- Data supplied

☆ ☆ ☆ ☆ ☆

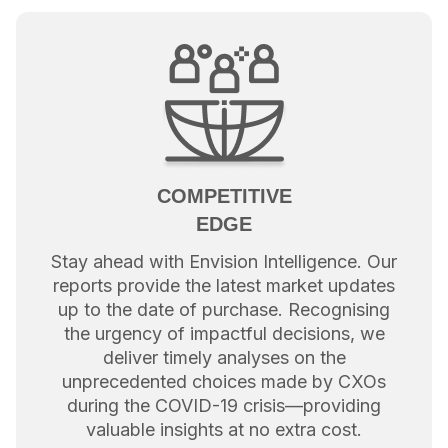
COMPETITIVE
EDGE
Stay ahead with Envision Intelligence. Our
reports provide the latest market updates
up to the date of purchase. Recognising
the urgency of impactful decisions, we
deliver timely analyses on the
unprecedented choices made by CXOs
during the COVID-19 crisis—providing
valuable insights at no extra cost.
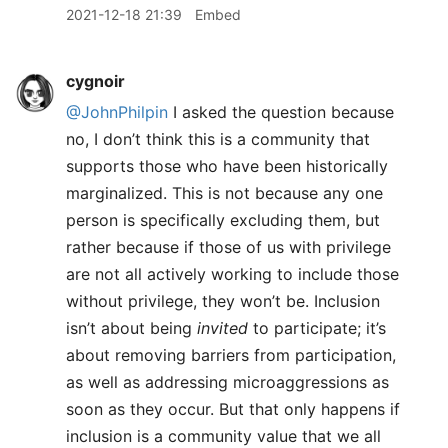
2021-12-18 21:39
Embed
cygnoir
@JohnPhilpin
I asked the question because
no, I don’t think this is a community that
supports those who have been historically
marginalized. This is not because any one
person is specifically excluding them, but
rather because if those of us with privilege
are not all actively working to include those
without privilege, they won’t be. Inclusion
isn’t about being
invited
to participate; it’s
about removing barriers from participation,
as well as addressing microaggressions as
soon as they occur. But that only happens if
inclusion is a community value that we all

☆ ☆ ☆ ☆ ☆

- Problem description
Please repeat, exactly as written, the lines in the records above, starting with the one that has "during the COVID-19 crisis—providing" and going on through the one that has "marginalized. This is not because any one". Pictures are to be left out.

- Expected answer
during the COVID-19 crisis—providing
valuable insights at no extra cost.
2021-12-18 21:39
Embed
cygnoir
@JohnPhilpin
I asked the question because
no, I don’t think this is a community that
supports those who have been historically
marginalized. This is not because any one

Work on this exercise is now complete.